In the case of land, how should we re-read and re-engage with it? I suggest land in the everyday as the surface of the earth and what lies below it, plus us. It is neither just a resource to be commodified for the market. Nor can it realistically be seen as pristine nature, cut off from the human. Like air, water, plants, and many non-human animals, land is by now utterly intertwined with the human trajectory. Think of New Delhi or Beijing’s air, which is hard to conceptualise minus the human imprint that runs through it. Think also of land, water, air and non-humans in the Arctic region, which are also tied in with the human trajectory, for better or worse.
Like us, land has varied socialised dimensions or lives. In these many lives of land, we can of course discern property and commodity, and much else besides. Land in its multiple dimensions is (a) enlivened. Humans engage with it as identity, ancestry, history, and as home to the sacred. Land is also (b) territory. It is an ordering device tied in with the logic of the state or other ruling structures. Territory defines the remit of the state, and is used to order and control who belongs and who doesn’t; who can be let in and who must be kept out. (c) Land is the authority of the state, played out in space. The state asserts its authority over land via practices of policy-making and politics. (d) One of these practices of authority-making is the state adjudicated right to property. (e) In addition to being a manifestation of authority, and property, land is access and the powers of exclusion. This is the ability to benefit from something, rather than the right that comes from being a property-owner. Powers of access for yourself, to the exclusion of others, come from social, political or other kinds of dominance, again identifying land with human trajectories.
We can re-read vibrance and multi-dimensionality into land. The question then arises: so what? What is the point of broadening our horizons on this topic? If the 20th century was about our one-way engagement with land, or at least so we thought, the 21st century must recognise the human-land interaction as a two-way process. We act on land, but the land also acts on us. We make and re-make land as territory, property, authority, and more. Our societies, polities and economies too are made and re-made in turn.

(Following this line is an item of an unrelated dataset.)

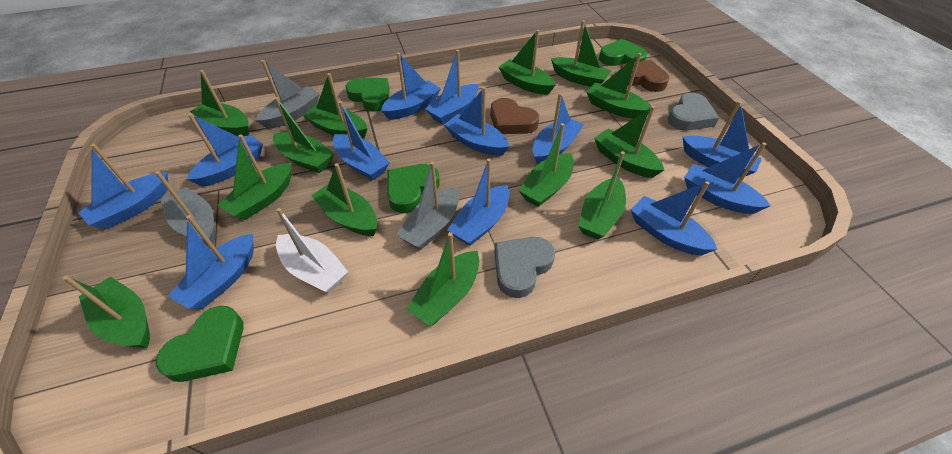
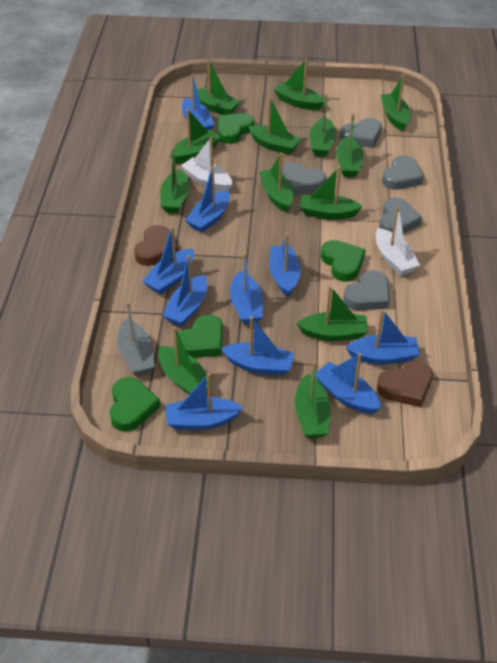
blue boat: 12 -> 10
grey boat: 3 -> 1
grey heart: 2 -> 5
white boat: 1 -> 2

To take but one example, the latter process is all too evident in India’s current contestations around a new slew of citizenship laws and proposals. Here, we see the state asserting its authority on territory to re-define who belongs and who does not; who India will allow in as valid citizens, and who will be threatened with internment in detention centres as a doubtful citizen, or even made stateless. As the state tightens its control over land as territory, it is cast even more in an authoritarian mould.
The authoritarian state has retained most of its representative formal institutions. This state is able to construct active popular consent around itself through a moral syntax of good versus evil, national versus anti-national, and the choice between anarchy and order. Amidst the seeming threat of social disorder– the enemy at the borders, disruptive and disloyal minorities, and other sorts of dissidents within– the need for authority is underlined to build consent around the authoritarian state and its strongman leader.
By recognising the many lives of land, we are able to discern how and to what extent such new forms of politics are forged around socio-nature. This recognition may also allow us to better appreciate, and strengthen, political processes that are less extractive and centralised, and more democratic. In this mould, public hearings around big infrastructure or industrial projects are not just a formality to be got done with. Instead, they are the foundation of a stronger polity, tuned in to the rhythms of ecology.
Once we appreciate the manifold ways in which land and our lives intersect and build off each other, we will hopefully develop a renewed sensibility with relation to the natural world. In this renewed sensibility, we exploit and decimate land at our own peril. After all, we make the land and the land makes us. In the same way, we decimate the land, and the land eventually decimates us.
The author is an associate professor teaching at Oxford University. Her book “The making of land, and the making of India” is forthcoming with Oxford University Press.